+++ Source data +++
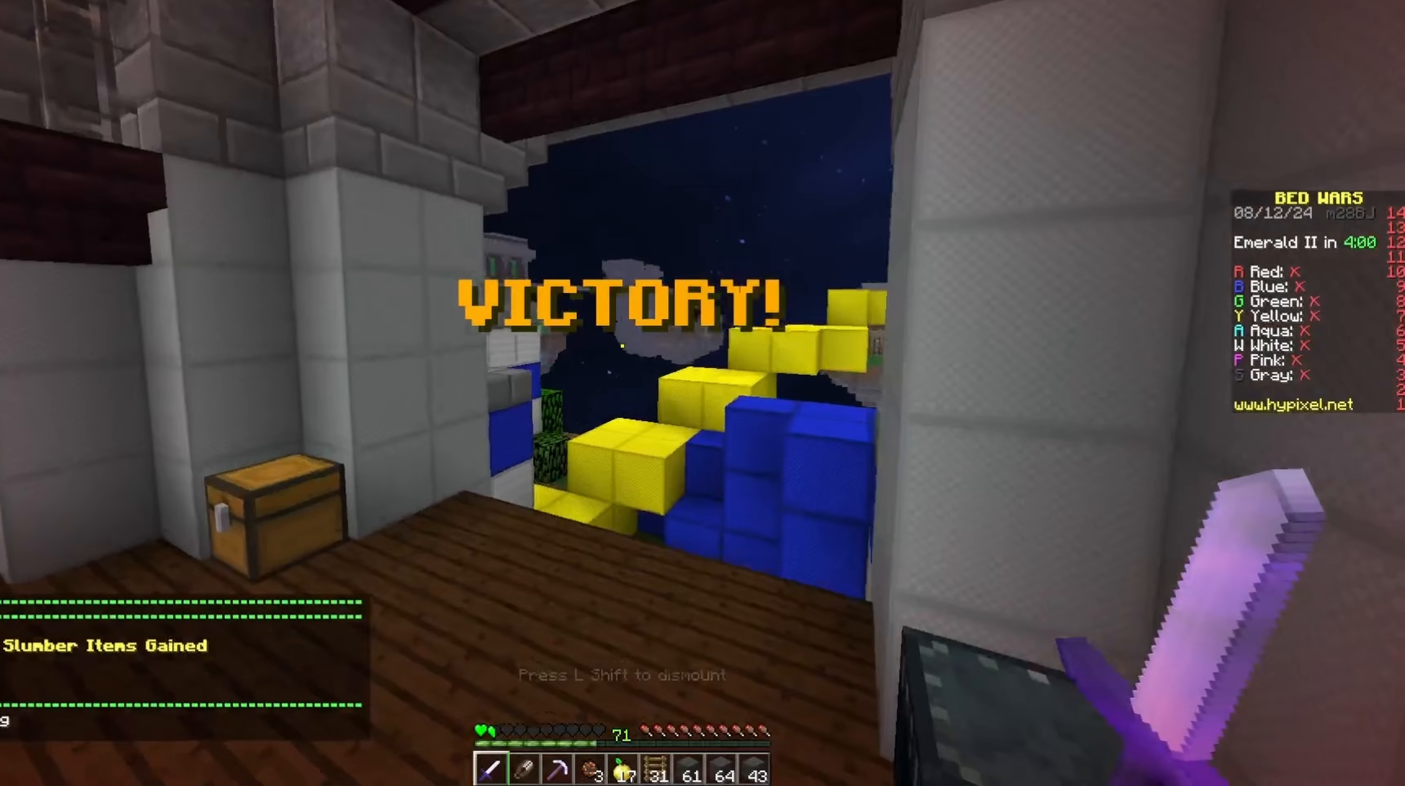
{"keys": [], "events": [[167, "w", "up"], [200, "space", "up"]]}
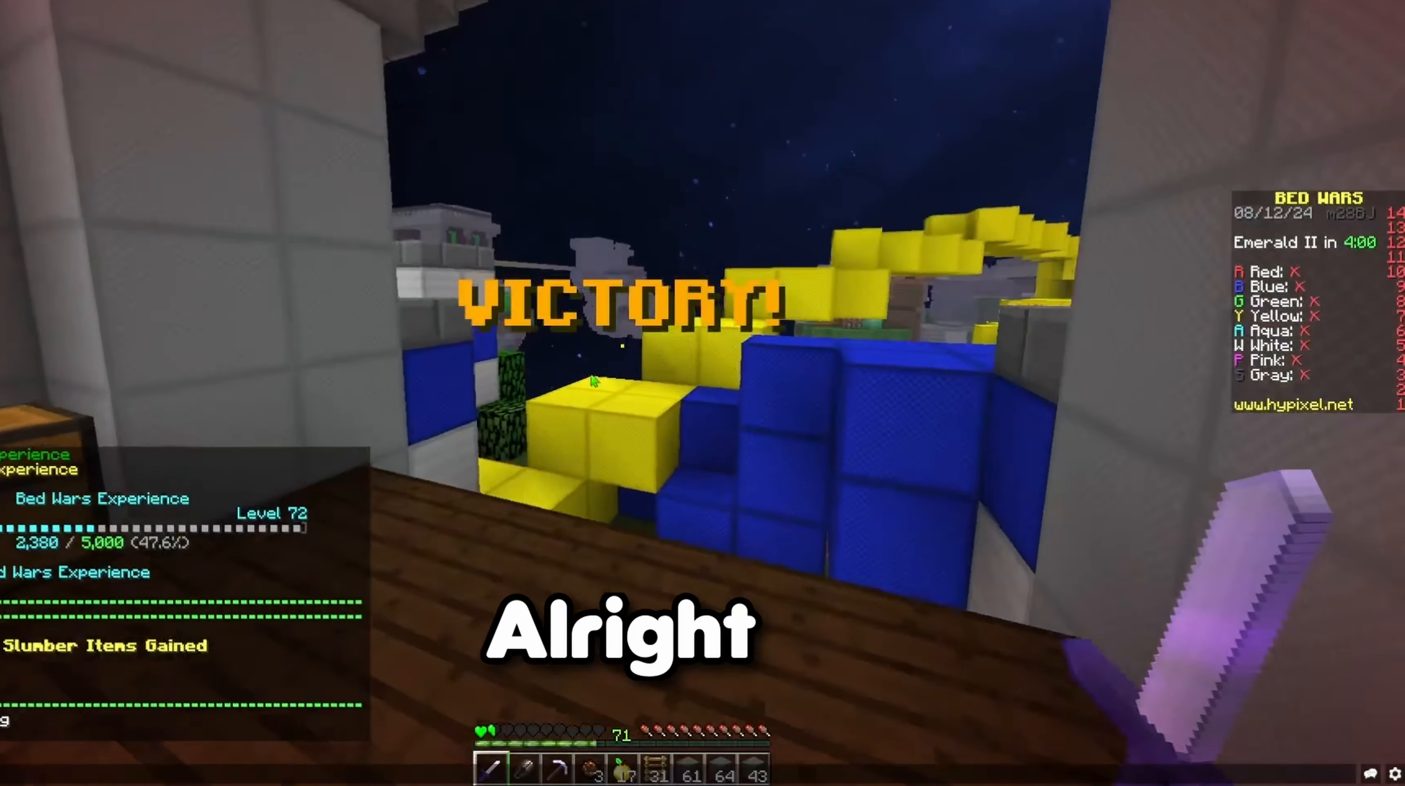
{"keys": [], "events": []}
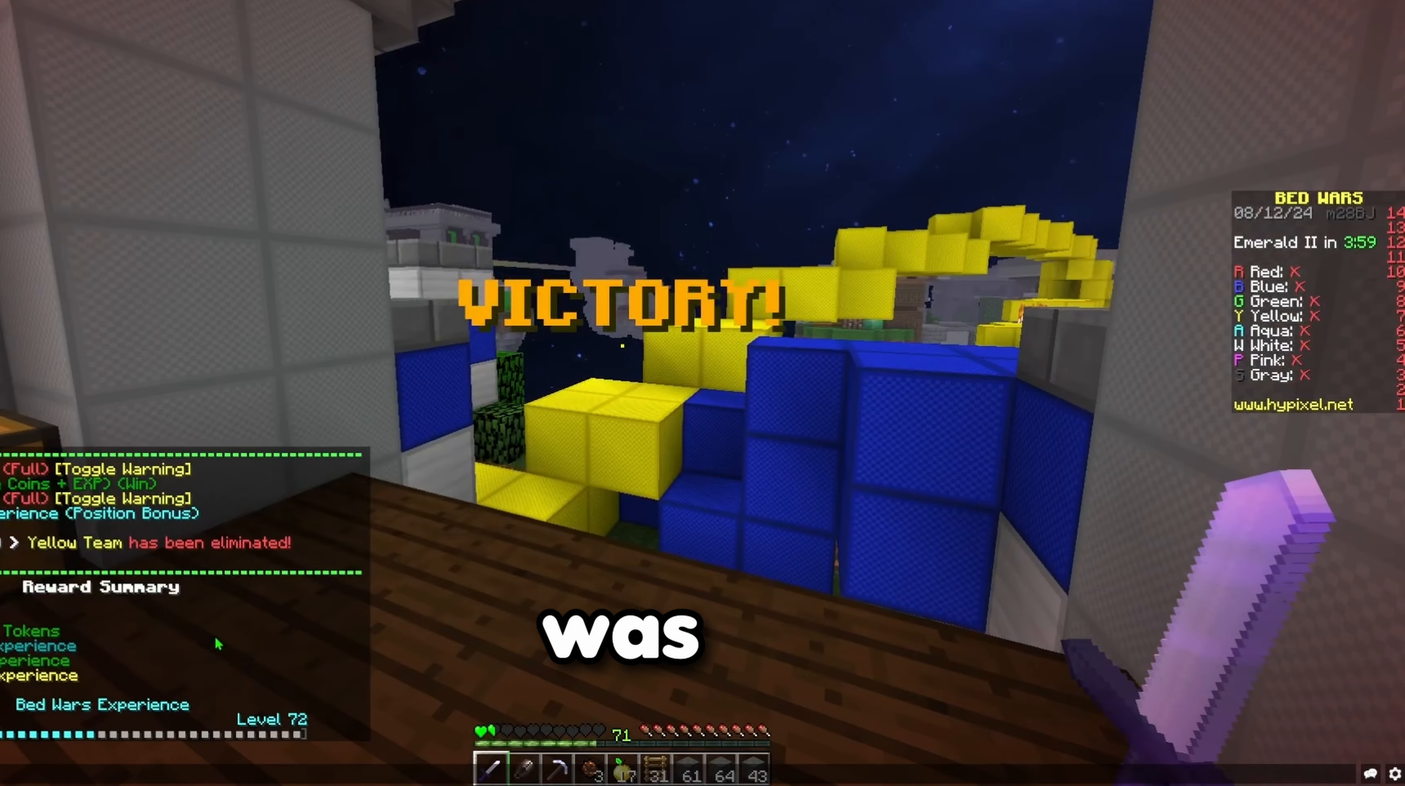
{"keys": [], "events": []}
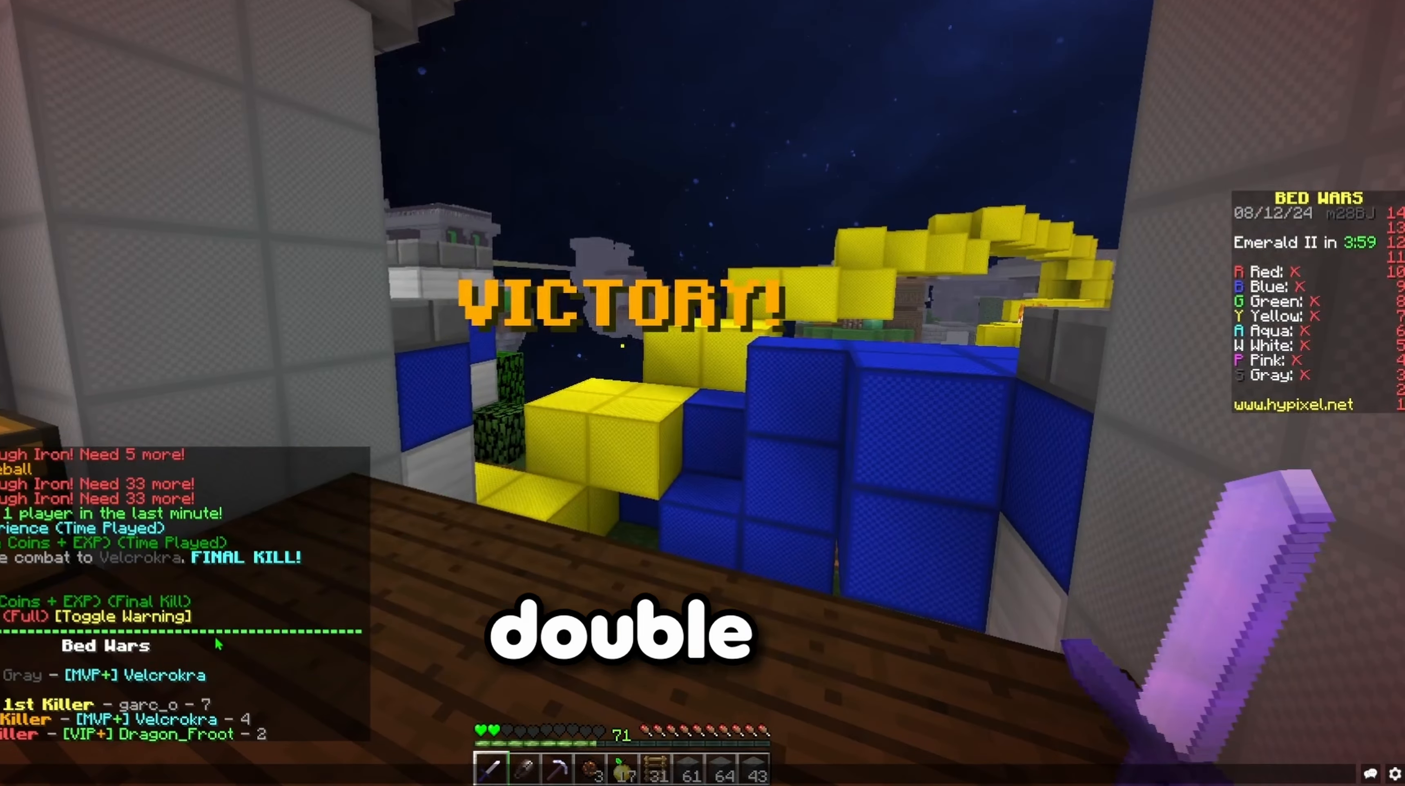
{"keys": [], "events": []}
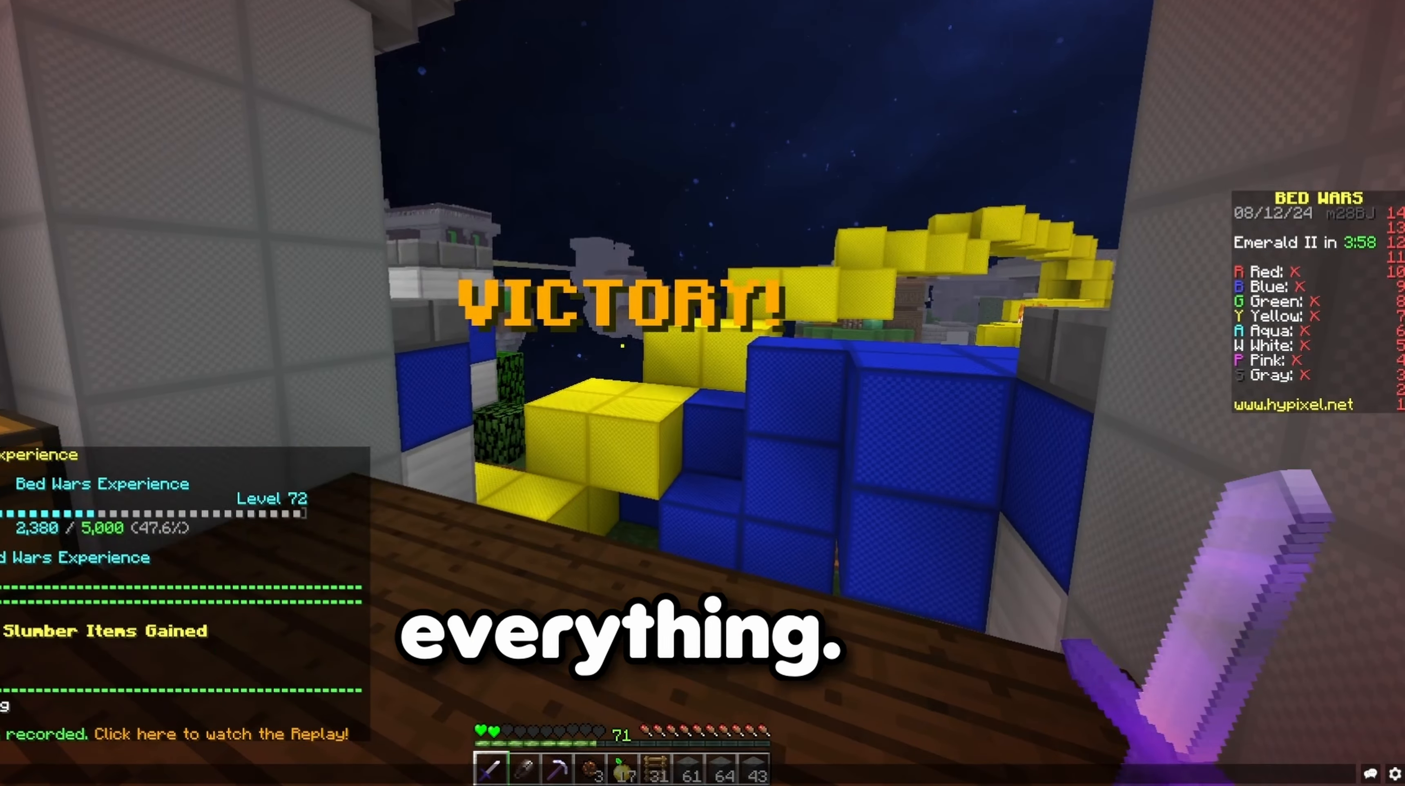
{"keys": ["w"], "events": [[300, "w", "down"]]}
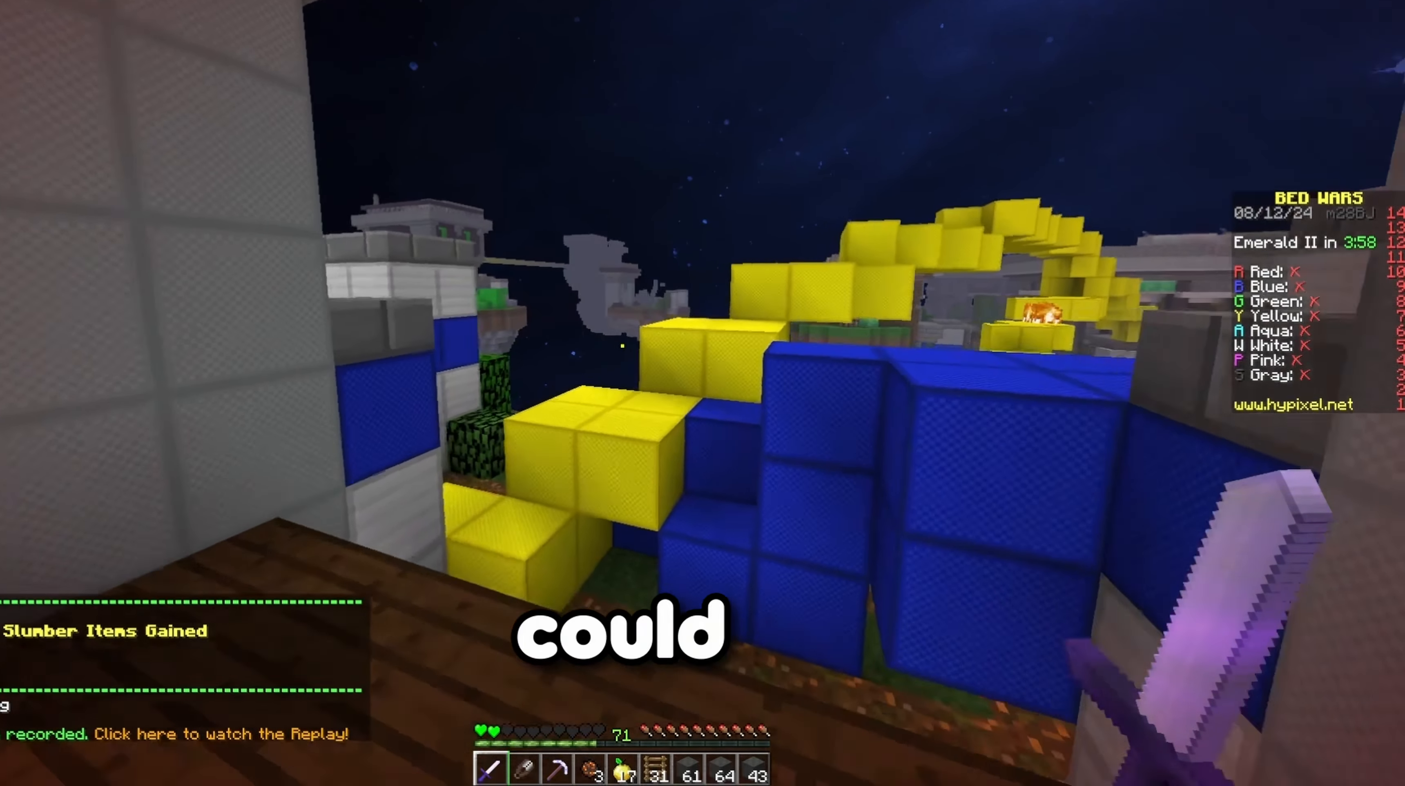
{"keys": ["space", "w"], "events": [[350, "space", "down"]]}
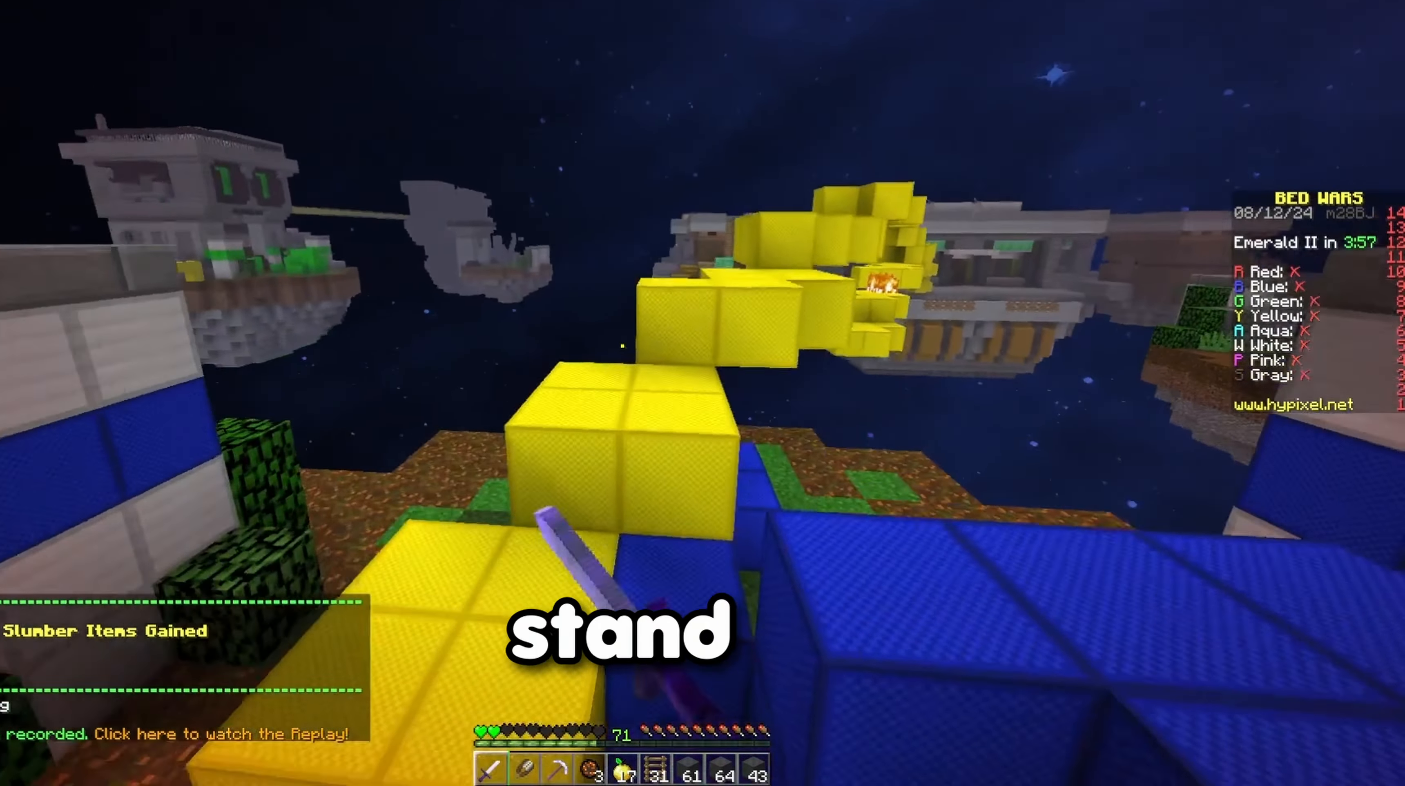
{"keys": ["space", "w"], "events": [[67, "space", "up"], [133, "w", "up"], [383, "w", "down"], [417, "space", "down"]]}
+++
Task statement
Search the data for the word "space" and copy each line where it appears.

Result
{"keys": [], "events": [[167, "w", "up"], [200, "space", "up"]]}
{"keys": ["space", "w"], "events": [[350, "space", "down"]]}
{"keys": ["space", "w"], "events": [[67, "space", "up"], [133, "w", "up"], [383, "w", "down"], [417, "space", "down"]]}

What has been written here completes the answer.